Ada juga masa ketika Darma merasa bahwa beban ekonomi yang dipikulnya kini akibat ia putus sekolah. Selepas SD dulu, ia tak melanjutkan pendidikannya dan langsung mengemban peran sebagai istri dan ibu muda.
"Andaikan saya (lanjut) sekolah, ini mungkin tidak begini pekerjaan saya," imbuhnya.
"Kalau lihat sepupu-sepupu yang ilmunya tinggi biasa juga timbul penyesalan."
Perasaan yang sama muncul setiap kali Darma tidak bisa membantu anak-anaknya mengerjakan pekerjaan rumah.
"Terkadang juga anak ada pelajarannya, biasa timbul juga rasa `aduh, andaikan mama ini pintar, Nak," ujarnya, "karena (Mama) tidak ada ilmunya."
Penolakan Tuti yang tak mau kehilangan masa remaja
"Kalau mau, Ibu saja yang duduk dengan laki-laki itu di pelaminan." Kalimat itu terlontar dari bibir Tuti (nama disamarkan) kepada sang Ibu.
Ia harus mengumpulkan keberanian dalam dirinya untuk akhirnya menolak lamaran yang dilayangkan seorang pria tak dikenal kepada orang tuanya.

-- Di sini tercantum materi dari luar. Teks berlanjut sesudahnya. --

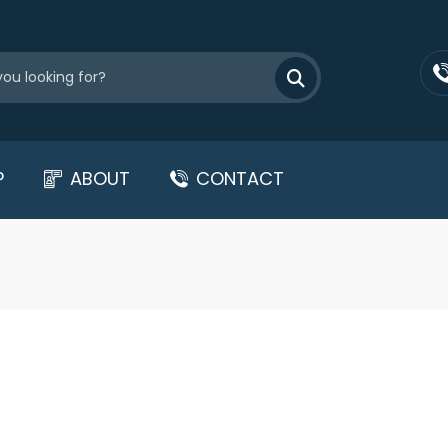
P
ABOUT
CONTACT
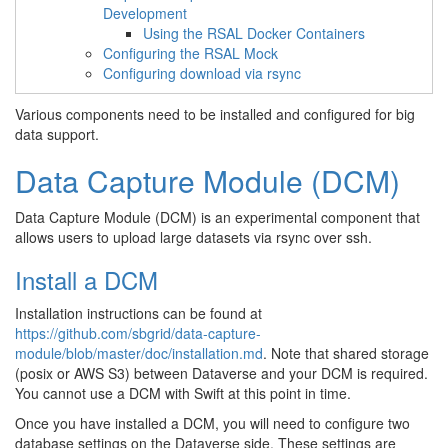
Development
Using the RSAL Docker Containers
Configuring the RSAL Mock
Configuring download via rsync
Various components need to be installed and configured for big
data support.
Data Capture Module (DCM)
Data Capture Module (DCM) is an experimental component that
allows users to upload large datasets via rsync over ssh.
Install a DCM
Installation instructions can be found at
https://github.com/sbgrid/data-capture-
module/blob/master/doc/installation.md
. Note that shared storage
(posix or AWS S3) between Dataverse and your DCM is required.
You cannot use a DCM with Swift at this point in time.
Once you have installed a DCM, you will need to configure two
database settings on the Dataverse side. These settings are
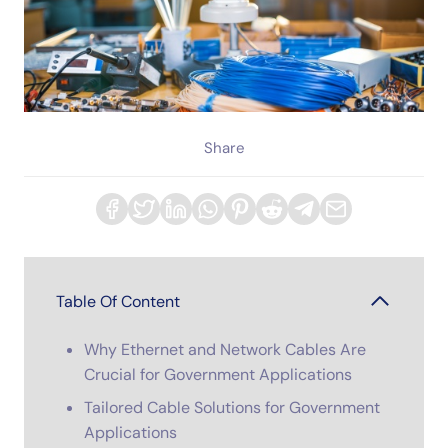
Share
Table Of Content
Why Ethernet and Network Cables Are
Crucial for Government Applications
Tailored Cable Solutions for Government
Applications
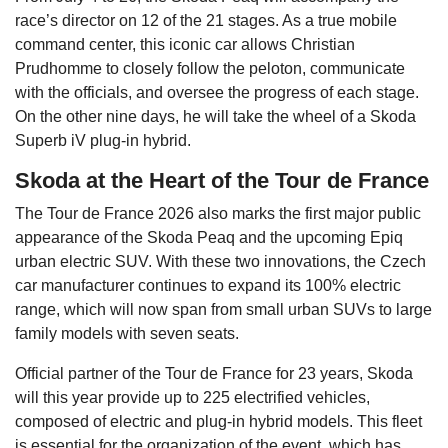
race’s director on 12 of the 21 stages. As a true mobile
command center, this iconic car allows Christian
Prudhomme to closely follow the peloton, communicate
with the officials, and oversee the progress of each stage.
On the other nine days, he will take the wheel of a Skoda
Superb iV plug-in hybrid.
Skoda at the Heart of the Tour de France
The Tour de France 2026 also marks the first major public
appearance of the Skoda Peaq and the upcoming Epiq
urban electric SUV. With these two innovations, the Czech
car manufacturer continues to expand its 100% electric
range, which will now span from small urban SUVs to large
family models with seven seats.
Official partner of the Tour de France for 23 years, Skoda
will this year provide up to 225 electrified vehicles,
composed of electric and plug-in hybrid models. This fleet
is essential for the organization of the event, which has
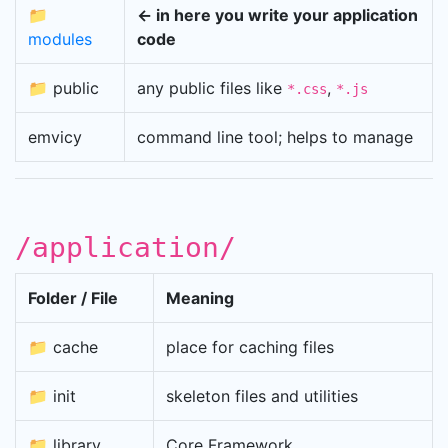
📁
← in here you write your application
modules
code
📁 public
any public files like
,
*.css
*.js
emvicy
command line tool; helps to manage
/application/
Folder / File
Meaning
📁 cache
place for caching files
📁 init
skeleton files and utilities
📁 library
Core Framework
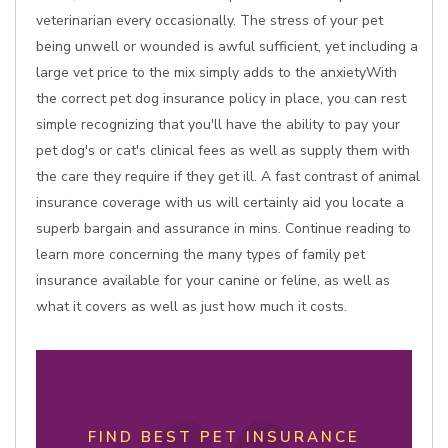
veterinarian every occasionally. The stress of your pet
being unwell or wounded is awful sufficient, yet including a
large vet price to the mix simply adds to the anxietyWith
the correct pet dog insurance policy in place, you can rest
simple recognizing that you'll have the ability to pay your
pet dog's or cat's clinical fees as well as supply them with
the care they require if they get ill. A fast contrast of animal
insurance coverage with us will certainly aid you locate a
superb bargain and assurance in mins. Continue reading to
learn more concerning the many types of family pet
insurance available for your canine or feline, as well as
what it covers as well as just how much it costs.
FIND BEST PET INSURANCE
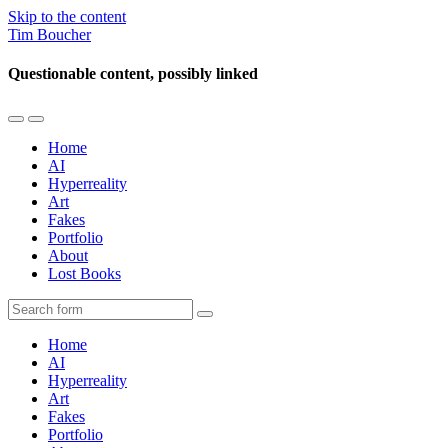
Skip to the content
Tim Boucher
Questionable content, possibly linked
Toggle
Toggle
the
the
Home
mobile
search
AI
menu
field
Hyperreality
Art
Fakes
Portfolio
About
Lost Books
Search
Home
AI
Hyperreality
Art
Fakes
Portfolio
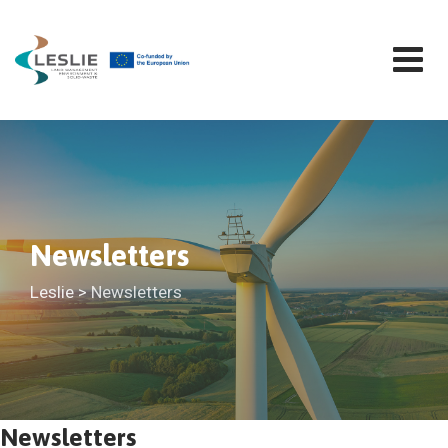
Skip
to
content
Newsletters
Leslie
>
Newsletters
Newsletters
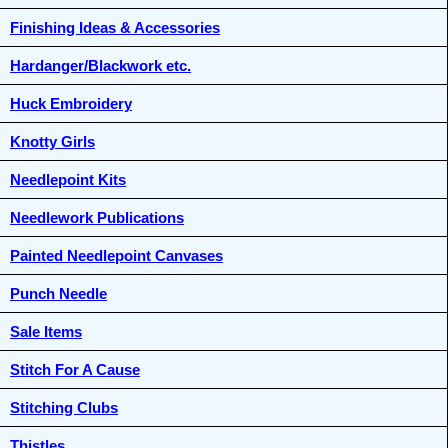
Finishing Ideas & Accessories
Hardanger/Blackwork etc.
Huck Embroidery
Knotty Girls
Needlepoint Kits
Needlework Publications
Painted Needlepoint Canvases
Punch Needle
Sale Items
Stitch For A Cause
Stitching Clubs
Thistles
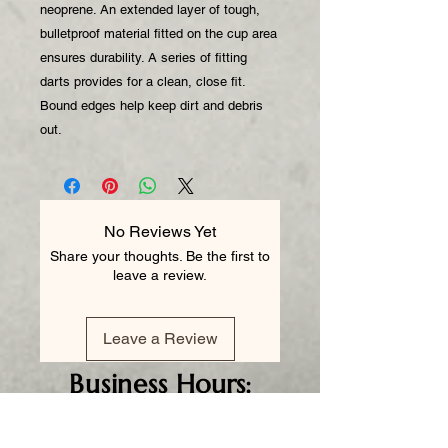
neoprene. An extended layer of tough,
bulletproof material fitted on the cup area
ensures durability. A series of fitting
darts provides for a clean, close fit.
Bound edges help keep dirt and debris
out.
No Reviews Yet
Share your thoughts. Be the first to
leave a review.
Leave a Review
Business
Hours:
Monday - CLOSED
Tuesday 8am - 5pm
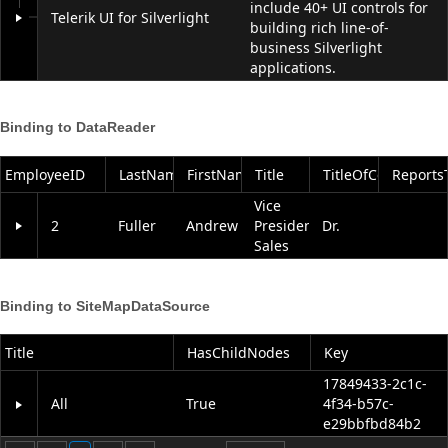
include 40+ UI controls for
Telerik UI for Silverlight
building rich line-of-
business Silverlight
applications.
Binding to DataReader
EmployeeID
LastName
FirstName
Title
TitleOfCourtesy
Reports
Vice
2
Fuller
Andrew
President,
Dr.
Sales
Binding to SiteMapDataSource
Title
HasChildNodes
Key
17849433-2c1c-
All
True
4f34-b57c-
e29bbfbd84b2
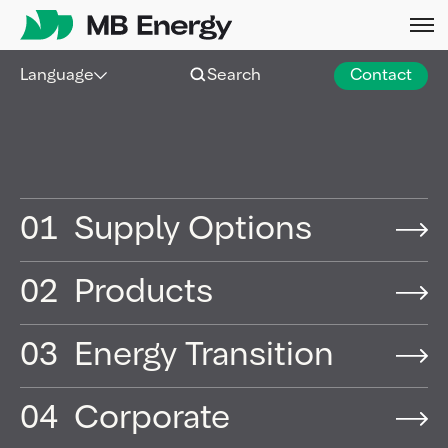
Skip
Language
Search
Contact
01
Supply Options
02
Products
03
Energy Transition
04
Corporate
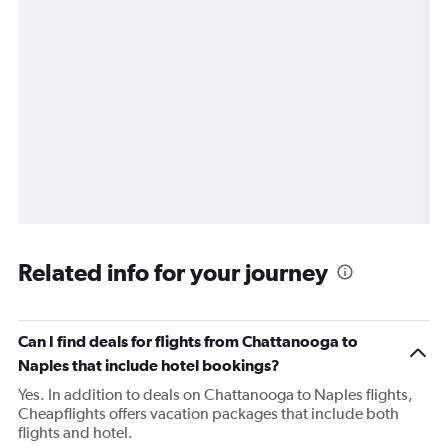
Related info for your journey
Can I find deals for flights from Chattanooga to
Naples that include hotel bookings?
Yes. In addition to deals on Chattanooga to Naples flights,
Cheapflights offers vacation packages that include both
flights and hotel.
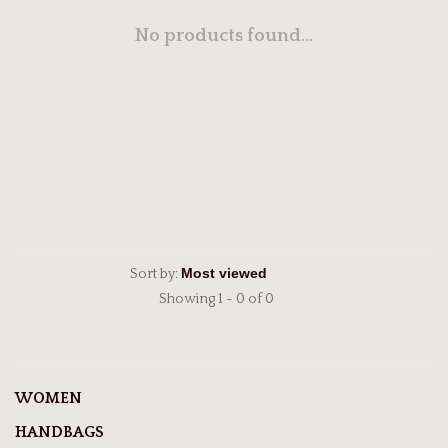
No products found...
Sort by:
Showing 1 - 0 of 0
WOMEN
HANDBAGS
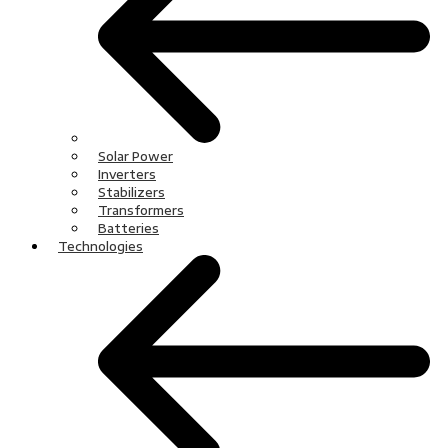
Solar Power
Inverters
Stabilizers
Transformers
Batteries
Technologies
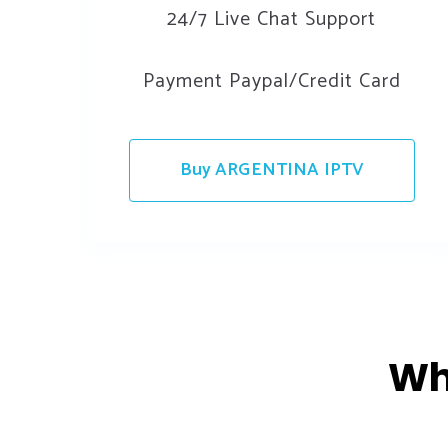
24/7 Live Chat Support
Payment Paypal/Credit Card
Buy ARGENTINA IPTV
Wh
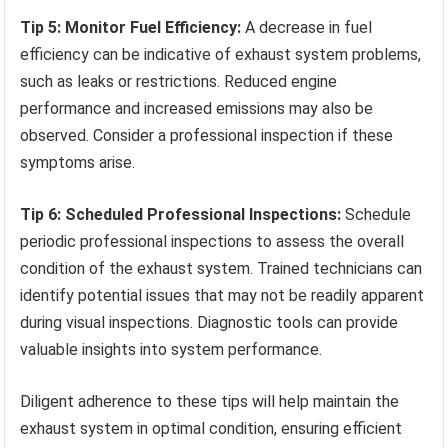
Tip 5: Monitor Fuel Efficiency:
A decrease in fuel
efficiency can be indicative of exhaust system problems,
such as leaks or restrictions. Reduced engine
performance and increased emissions may also be
observed. Consider a professional inspection if these
symptoms arise.
Tip 6: Scheduled Professional Inspections:
Schedule
periodic professional inspections to assess the overall
condition of the exhaust system. Trained technicians can
identify potential issues that may not be readily apparent
during visual inspections. Diagnostic tools can provide
valuable insights into system performance.
Diligent adherence to these tips will help maintain the
exhaust system in optimal condition, ensuring efficient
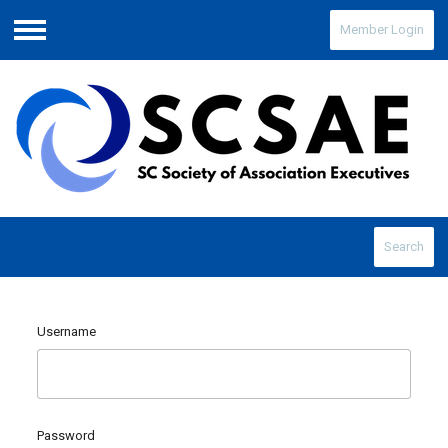
Member Login
Menu
Search
Username
Password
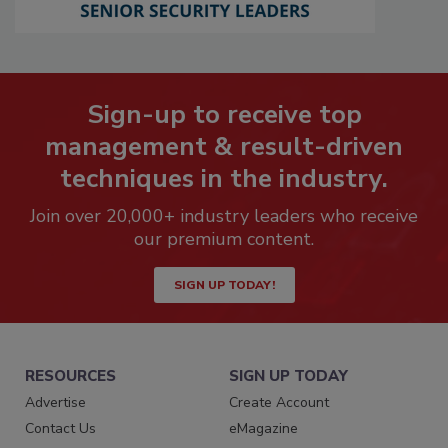
Sign-up to receive top
management & result-driven
techniques in the industry.
Join over 20,000+ industry leaders who receive
our premium content.
SIGN UP TODAY!
RESOURCES
SIGN UP TODAY
Advertise
Create Account
Contact Us
eMagazine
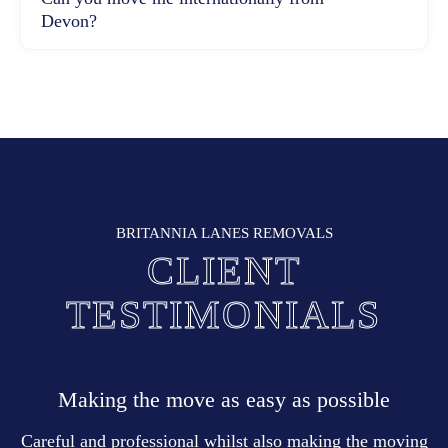
Devon?
BRITANNIA LANES REMOVALS
CLIENT
TESTIMONIALS
Making the move as easy as possible
Careful and professional whilst also making the moving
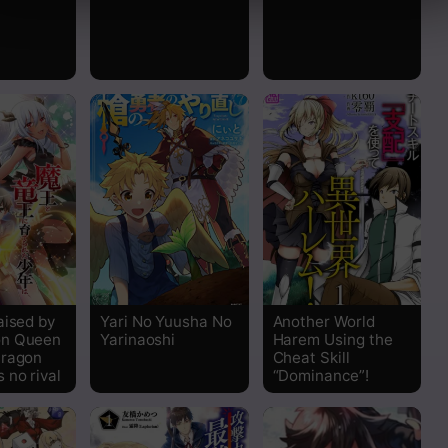
aised by
Yari No Yuusha No
Another World
n Queen
Yarinaoshi
Harem Using the
Dragon
Cheat Skill
 no rival
“Dominance”!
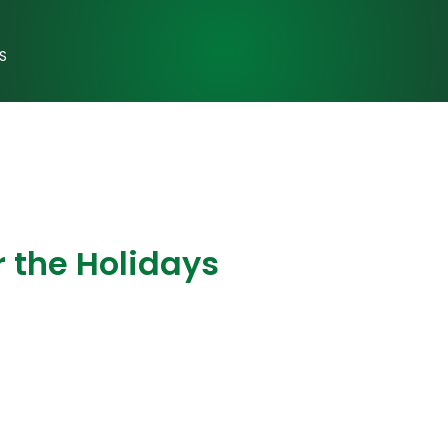
S
 the Holidays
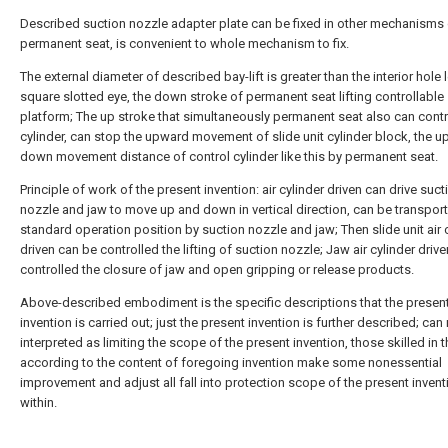
Described suction nozzle adapter plate can be fixed in other mechanisms 
permanent seat, is convenient to whole mechanism to fix.
The external diameter of described bay-lift is greater than the interior hole 
square slotted eye, the down stroke of permanent seat lifting controllable
platform; The up stroke that simultaneously permanent seat also can contr
cylinder, can stop the upward movement of slide unit cylinder block, the u
down movement distance of control cylinder like this by permanent seat.
Principle of work of the present invention: air cylinder driven can drive suct
nozzle and jaw to move up and down in vertical direction, can be transpor
standard operation position by suction nozzle and jaw; Then slide unit air 
driven can be controlled the lifting of suction nozzle; Jaw air cylinder driv
controlled the closure of jaw and open gripping or release products.
Above-described embodiment is the specific descriptions that the presen
invention is carried out; just the present invention is further described; can
interpreted as limiting the scope of the present invention, those skilled in t
according to the content of foregoing invention make some nonessential
improvement and adjust all fall into protection scope of the present invent
within.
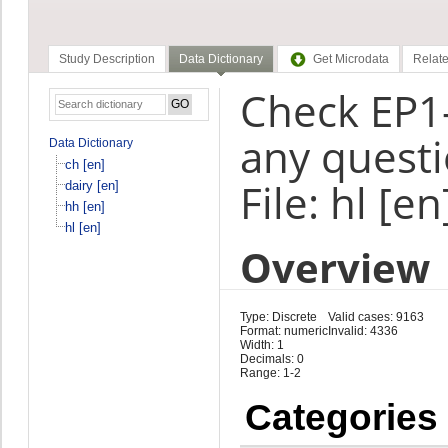
Study Description
Data Dictionary
Get Microdata
Relate
Check EP1-
any questi
Data Dictionary
ch [en]
File: hl [en
dairy [en]
hh [en]
hl [en]
Overview
Type: Discrete
Valid cases: 9163
Format: numeric
Invalid: 4336
Width: 1
Decimals: 0
Range: 1-2
Categories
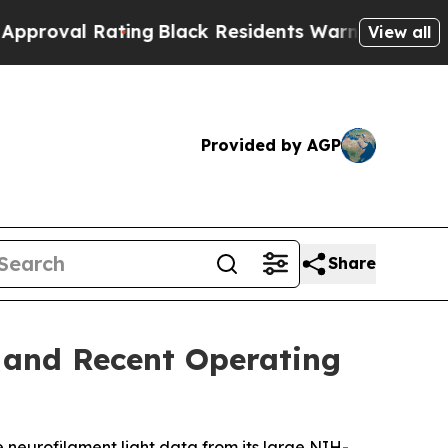
ating
Black Residents Warned of Abusive Cops fo
View all
Provided by AGP
Share
s and Recent Operating
e neurofilament light data from its large NIH-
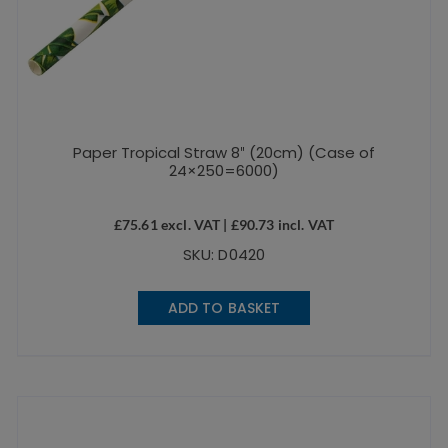
Paper Tropical Straw 8″ (20cm) (Case of
24×250=6000)
£
75.61
excl. VAT |
£
90.73
incl. VAT
SKU: D0420
ADD TO BASKET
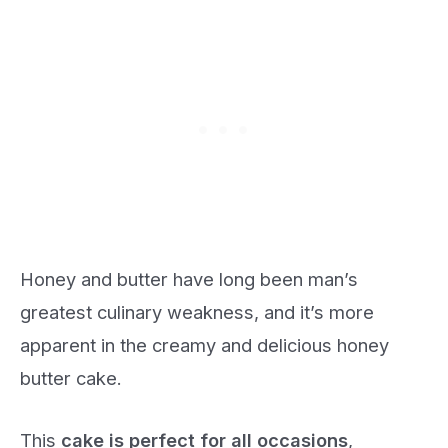
Honey and butter have long been man’s
greatest culinary weakness, and it’s more
apparent in the creamy and delicious honey
butter cake.
This
cake is perfect for all occasions
,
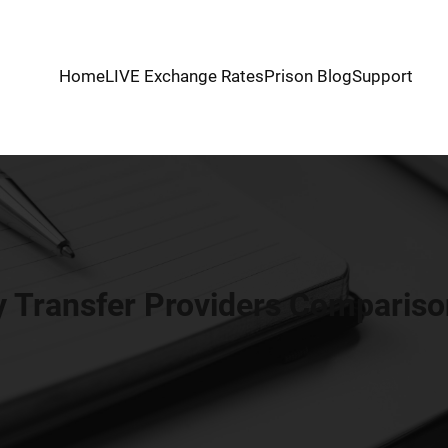
Home
LIVE Exchange Rates
Prison Blog
Support
 Transfer Providers Comparison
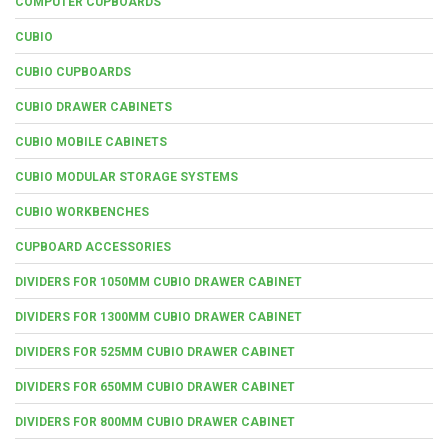
COMPUTER CUPBOARDS
CUBIO
CUBIO CUPBOARDS
CUBIO DRAWER CABINETS
CUBIO MOBILE CABINETS
CUBIO MODULAR STORAGE SYSTEMS
CUBIO WORKBENCHES
CUPBOARD ACCESSORIES
DIVIDERS FOR 1050MM CUBIO DRAWER CABINET
DIVIDERS FOR 1300MM CUBIO DRAWER CABINET
DIVIDERS FOR 525MM CUBIO DRAWER CABINET
DIVIDERS FOR 650MM CUBIO DRAWER CABINET
DIVIDERS FOR 800MM CUBIO DRAWER CABINET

"(Saya) masih ingin menikmati masa remaja, masih ingin sekolah," ujar Tuti menceritakan kejadian yang dialaminya tahun 2016 itu kepada BBC News Indonesia, Kamis (18/07), di rumah panggung tempat tinggal kedua orang tuanya di Pulau Kulambing, Desa Mattiro Uleng.
Tuti adalah salah satu dari sekian gadis di desanya yang `selamat` dari ikatan perkawinan anak.
Kabar lamaran itu, aku Tuti, datang bak petir di siang bolong. Ibunya, Yati (nama disamarkan), yang memberitahu kabar tersebut kepada anak sulungnya itu. Kala itu, Tuti masih duduk di kelas dua sekolah menengah atas, baru 17 tahun.